Monday, March 10, 2014

Evidence For And Against A Biotech Bubble

Summary
  • Talk of a biotech bubble is ramping up.
  • Some top biotechs have struggled in recent sessions.
  • While superficial evidence of a bubble exists, I believe a deeper look at the issue reveals that such talk is premature.
With all the talk of a 'biotech bubble' lately, I think it's important to consider this possibility head on, as well as some reasons why it could be premature to come to this conclusion. The term 'bubble' implies that the sector is due for a downside correction, so it would be wise to head to the sidelines ahead of this event.
So, let's consider the evidence for and against a dreaded biotech.
First off, the sector has been on an absolute tear over the past few years, illustrated nicely by the chart below. The iShares Nasdaq Biotechnology (NASDAQ: IBB) is now up 68% within the last two years. Ok, I hate to admit it but that does scream bubble.
IBB 1 Year Total Returns Chart
If we compare the price to book value ratios of a bellwether blue chip, General Electric (NYSE: GE), to a top biotech, Gilead Sciences (NASDAQ: GILD), the picture becomes even bleaker. Essentially, investors are now paying massive premiums for even top biotechs relative to their intrinsic value, and these premiums have risen substantially over the past two years.
GILD Price to Book Value Chart
Let's now consider the biotech sector's long-term performance prior to its recent bull run. This ten year chart prior to the recent biotech explosion paints a different picture entirely. From 2001 to 2010, the sector gained a grand total of 47.8%. The one notable exception is the period between 2003-2004 that saw a steep rise in this index. Why? Because the FDA approved 36 new drug applications in the 2003-2004 timeframe.
IBB 1 Year Total Returns Chart
Besides this single year, however, new drug approvals largely stagnated within this ten year time period, as shown by the chart below.

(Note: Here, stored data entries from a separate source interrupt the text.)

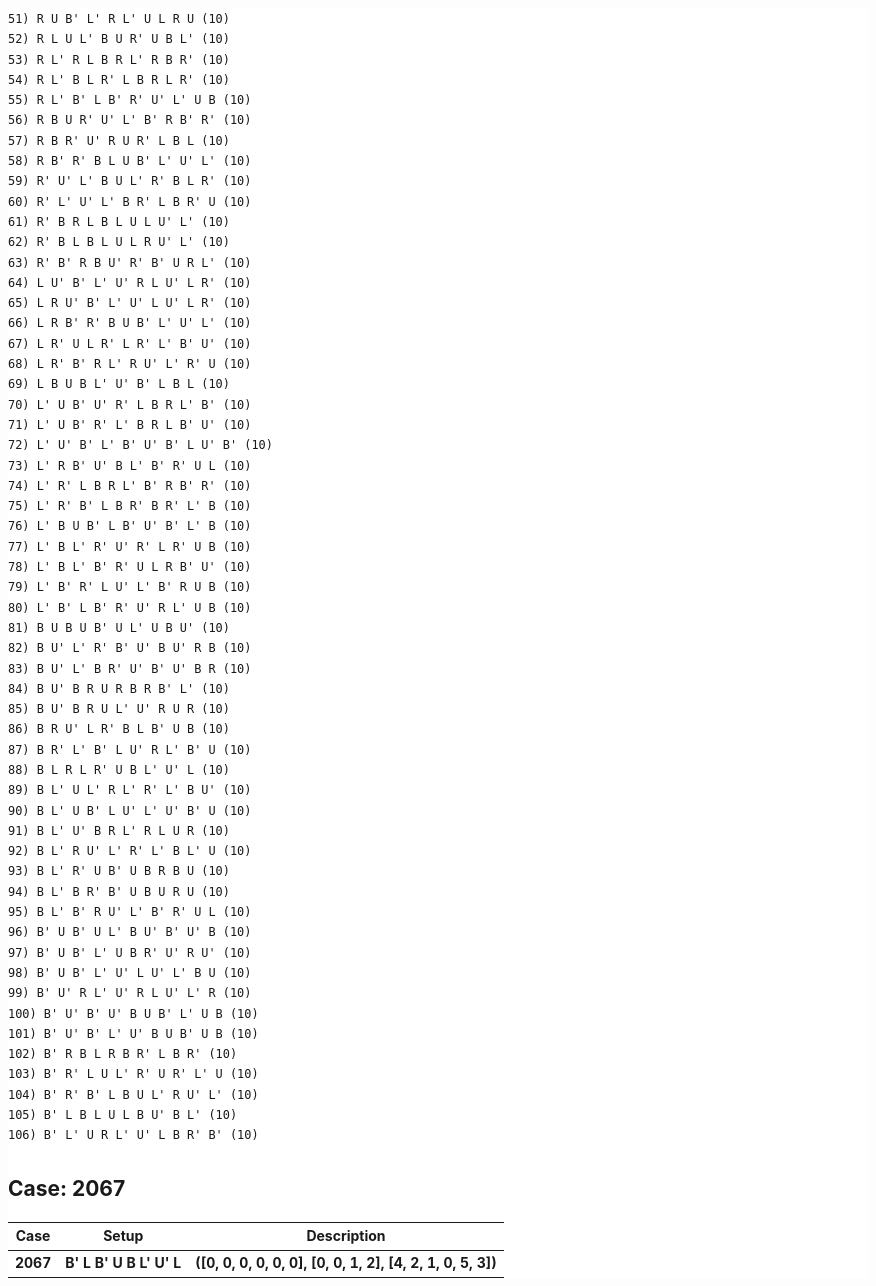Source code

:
 ```
51) R U B' L' R L' U L R U (10)
52) R L U L' B U R' U B L' (10)
53) R L' R L B R L' R B R' (10)
54) R L' B L R' L B R L R' (10)
55) R L' B' L B' R' U' L' U B (10)
56) R B U R' U' L' B' R B' R' (10)
57) R B R' U' R U R' L B L (10)
58) R B' R' B L U B' L' U' L' (10)
59) R' U' L' B U L' R' B L R' (10)
60) R' L' U' L' B R' L B R' U (10)
61) R' B R L B L U L U' L' (10)
62) R' B L B L U L R U' L' (10)
63) R' B' R B U' R' B' U R L' (10)
64) L U' B' L' U' R L U' L R' (10)
65) L R U' B' L' U' L U' L R' (10)
66) L R B' R' B U B' L' U' L' (10)
67) L R' U L R' L R' L' B' U' (10)
68) L R' B' R L' R U' L' R' U (10)
69) L B U B L' U' B' L B L (10)
70) L' U B' U' R' L B R L' B' (10)
71) L' U B' R' L' B R L B' U' (10)
72) L' U' B' L' B' U' B' L U' B' (10)
73) L' R B' U' B L' B' R' U L (10)
74) L' R' L B R L' B' R B' R' (10)
75) L' R' B' L B R' B R' L' B (10)
76) L' B U B' L B' U' B' L' B (10)
77) L' B L' R' U' R' L R' U B (10)
78) L' B L' B' R' U L R B' U' (10)
79) L' B' R' L U' L' B' R U B (10)
80) L' B' L B' R' U' R L' U B (10)
81) B U B U B' U L' U B U' (10)
82) B U' L' R' B' U' B U' R B (10)
83) B U' L' B R' U' B' U' B R (10)
84) B U' B R U R B R B' L' (10)
85) B U' B R U L' U' R U R (10)
86) B R U' L R' B L B' U B (10)
87) B R' L' B' L U' R L' B' U (10)
88) B L R L R' U B L' U' L (10)
89) B L' U L' R L' R' L' B U' (10)
90) B L' U B' L U' L' U' B' U (10)
91) B L' U' B R L' R L U R (10)
92) B L' R U' L' R' L' B L' U (10)
93) B L' R' U B' U B R B U (10)
94) B L' B R' B' U B U R U (10)
95) B L' B' R U' L' B' R' U L (10)
96) B' U B' U L' B U' B' U' B (10)
97) B' U B' L' U B R' U' R U' (10)
98) B' U B' L' U' L U' L' B U (10)
99) B' U' R L' U' R L U' L' R (10)
100) B' U' B' U' B U B' L' U B (10)
101) B' U' B' L' U' B U B' U B (10)
102) B' R B L R B R' L B R' (10)
103) B' R' L U L' R' U R' L' U (10)
104) B' R' B' L B U L' R U' L' (10)
105) B' L B L U L B U' B L' (10)
106) B' L' U R L' U' L B R' B' (10)
```
## Case: 2067
| Case | Setup | Description |
| ---- | ----- | ----------- |
| **2067** | **B' L B' U B L' U' L** | **([0, 0, 0, 0, 0, 0], [0, 0, 1, 2], [4, 2, 1, 0, 5, 3])** |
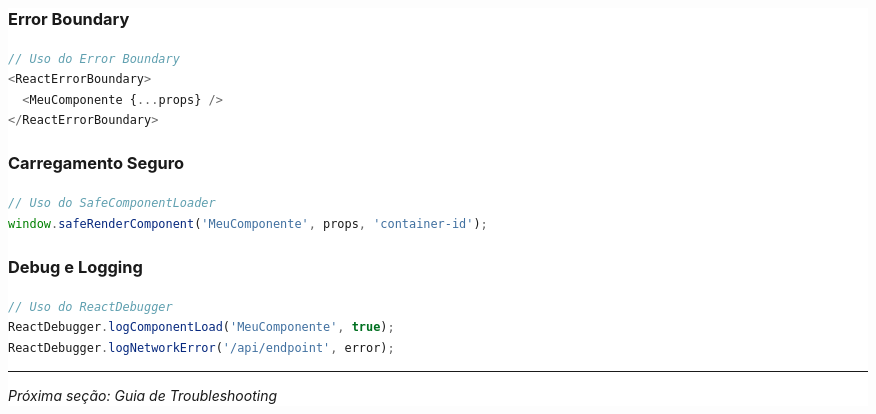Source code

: ### Error Boundary
```javascript
// Uso do Error Boundary
<ReactErrorBoundary>
  <MeuComponente {...props} />
</ReactErrorBoundary>
```

### Carregamento Seguro
```javascript
// Uso do SafeComponentLoader
window.safeRenderComponent('MeuComponente', props, 'container-id');
```

### Debug e Logging
```javascript
// Uso do ReactDebugger
ReactDebugger.logComponentLoad('MeuComponente', true);
ReactDebugger.logNetworkError('/api/endpoint', error);
```

---

*Próxima seção: Guia de Troubleshooting*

A side by side comparison of the sector's performance and number of new drug approvals shows that biotech valuation is intrinsically tied to the amount of innovation that is ultimately translated into a commercial product. Although the FDA only approved 27 new drugs in 2013, it's important to remember that this would have been a strong year in the period from 2001-2010.
I'd also like to point out that the type of innovations coming out of the sector now are a bird of a different feather altogether. In my view, the sector has experienced an nearly unprecedented level of innovation leading to breakthrough drugs, therapies, and medical devices. And ample evidence exists that supports my view.
AbbVie (NYSE: ABBV) and Gilead Sciences, for example, have recently developed functional cures for hepatitis C. Intercept Pharmaceuticals (NASDAQ: ICPT) developed a drug, OCA, that actually reverses liver fibrosis, and looks to be a breakthrough therapy in a host of liver disorders.
I could easily go on, but the broader point is that the dramatic appreciation of the entire biotech sector isn't without merit. As such, I am hesitant to call it a bubble-yet. Yes, companies in the sector are undoubtedly trading at rich premiums, but this does reflect a boon in innovation.
Looking out into the future, I suspect that the sector will begin to level off within the next two years, as revenues catch up to stock prices. But I don't think a major correction is warranted in the true sense of a bursting bubble. Bubbles imply that the asset became irrationally and hence, dangerously, overvalued. If anything, I think the sector is projecting the steady stream of game-changing revenue generators now coming on the market, and the valuation gap isn't unreasonable.
Turning again to Gilead as a prime example, the revenue stream from Sovaldi could set the stock up to trade at a mere 6 to 7 times annual revenue at current levels. And the company has a pipeline chock full of drugs with strong commercial potential. Viewed this way, it would appear that the market has begun to price in some of Gilead's future revenues, but it's a stretch to say it's massively overvalued in the classic bubble scenario.
When bellwethers like Gilead begin to trade at 70 times annual revenues, perhaps then, we should revisit the bubble meme. In the meantime, I think it's a bad idea to get caught up in bubble hysteria. Instead, it's better to keep an eye on the pace of innovation occurring in the sector. After all, that's the true measure of how these stocks will perform over time.